Hoy es el Primer Domingo de Adviento. Hace tres días recibí un escrito de Mijail, un amigo mío ucraniano del que hablé hace meses. Después de describir a grandes rasgos la historia de su país y algunos hitos de la actual guerra contra Rusia, concluye con tono combativo: “La gente que no ha nacido en Ucrania nunca jamás va a entender que Ucrania no se va a rendir, que luchará hasta el final (aunque sea tirando piedras), que prefiere sufrir sin luz, sin gas, sin agua o sin comida e incluso morir... antes que ser esclava de Rusia”. En su opinión, Putin no supo calibrar el factor humano cuando empezó la guerra el pasado febrero; por eso, la va a perder. Mientras releo el escrito encendido de mi amigo ucraniano, me pregunto cómo se realiza hoy el sueño que el profeta Isaías nos regala en la primera lectura: “De las espadas forjarán arados, / de las lanzas, podaderas. / No alzará la espada pueblo contra pueblo, / no se adiestrarán para la guerra. / Casa de Jacob, venid; / caminemos a la luz del Señor”. No sé cómo ni cuándo se hará realidad este sueño bíblico, pero en él se dice que en los planes de Dios “no alzará la espada pueblo contra pueblo”; o sea, que la guerra es siempre un retroceso en la evolución humana, no un camino de futuro. ¡Lástima que haya algunos que ganan mucho adiestrando a otros (quiero decir, vendiéndoles armas) para la guerra!

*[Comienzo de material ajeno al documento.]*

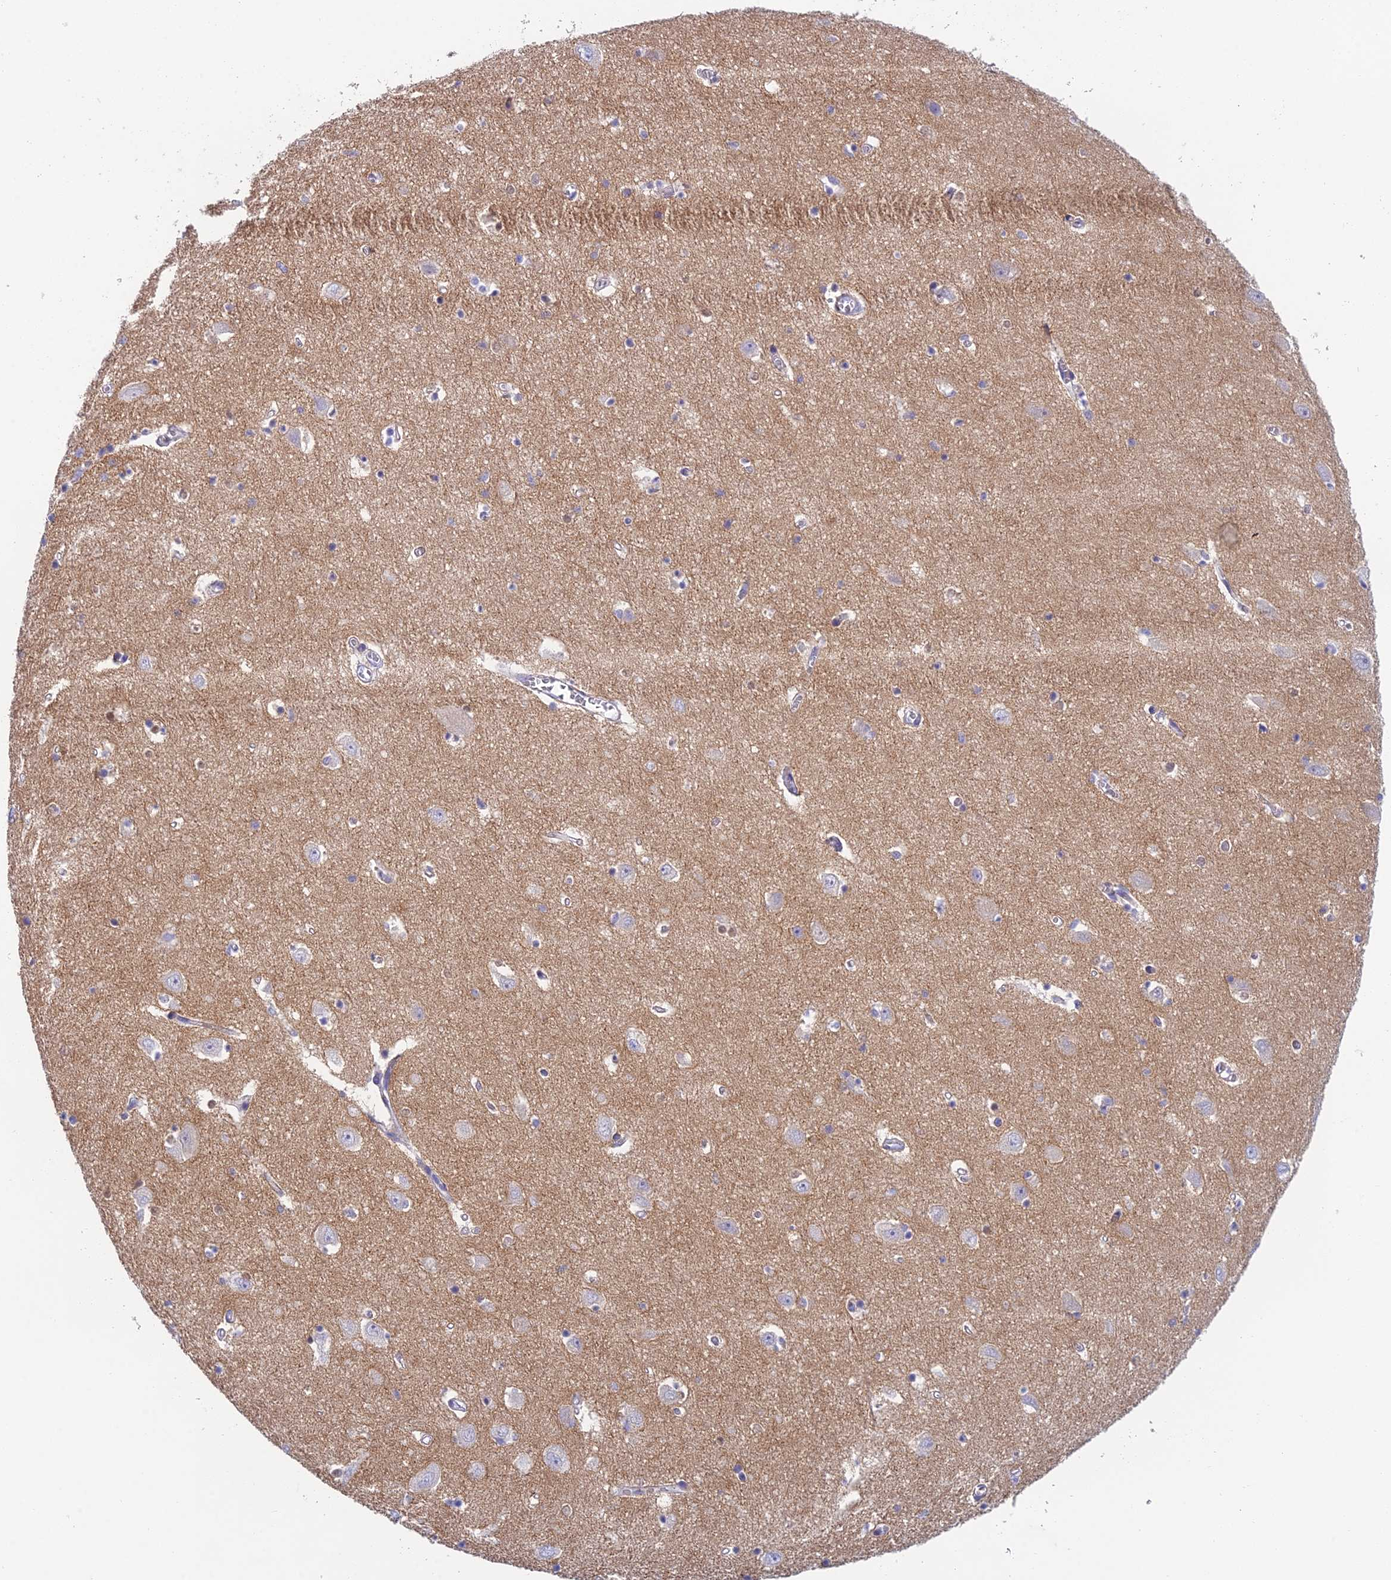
{"staining": {"intensity": "negative", "quantity": "none", "location": "none"}, "tissue": "hippocampus", "cell_type": "Glial cells", "image_type": "normal", "snomed": [{"axis": "morphology", "description": "Normal tissue, NOS"}, {"axis": "topography", "description": "Hippocampus"}], "caption": "An immunohistochemistry (IHC) micrograph of normal hippocampus is shown. There is no staining in glial cells of hippocampus. (DAB immunohistochemistry (IHC), high magnification).", "gene": "TMEM161B", "patient": {"sex": "female", "age": 64}}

En Madrid nos hemos levantado con frío. Cuando he abierto la ventana a eso de las 6 de la mañana la temperatura rondaba los 2 grados. Desde el pasado jueves las calles están engalanadas con once millones de bombillas de colores. Para que no nos escandalicemos del derroche energético, las autoridades municipales se han apresurado a decirnos que se trata de bombillas LED de bajo consumo. Yo estuve en la Plaza de España en el momento del encendido oficial. Confieso que no experimenté ningún sobresalto. Es verdad que las luces ambientan la ciudad, pero cada vez me convenzo más de que, tras su apariencia estética, su verdadero objetivo es incrementar las ventas en un período del año en el que todos nos volvemos más gastadores. A mí lo que me llega al corazón es el Adviento y su llamada a estar en vela porque -como dice Jesús en el evangelio de hoy- “no sabéis qué día vendrá vuestro Señor”. Es “día” es, en realidad, cualquier momento de nuestra vida en el que tomamos conciencia de quiénes somos, para qué existimos, qué nos cabe esperar y, en consecuencia, qué debemos hacer. No siempre estamos despiertos para descubrirlo.


Este año, de manera excepcional, el Adviento coincide prácticamente con el Mundial de Fútbol de Catar. Si no estoy mal informado, la final será el domingo 18 de diciembre, que es cabalmente el último domingo de Adviento. No sé cuál será la selección ganadora, pero estoy seguro de que para muchas personas del país que venza la Copa, la Navidad tendrá el sabor del triunfo deportivo. Todo lo demás, incluyendo el nacimiento de Jesús, pasará a un segundo plano. Creo que, hoy por hoy, no hay “religión” más ecuménica y transcultural que el fútbol y su complejo entramado económico. El pobre niño de Belén no puede competir con la poderosa FIFA. Juega en otra liga.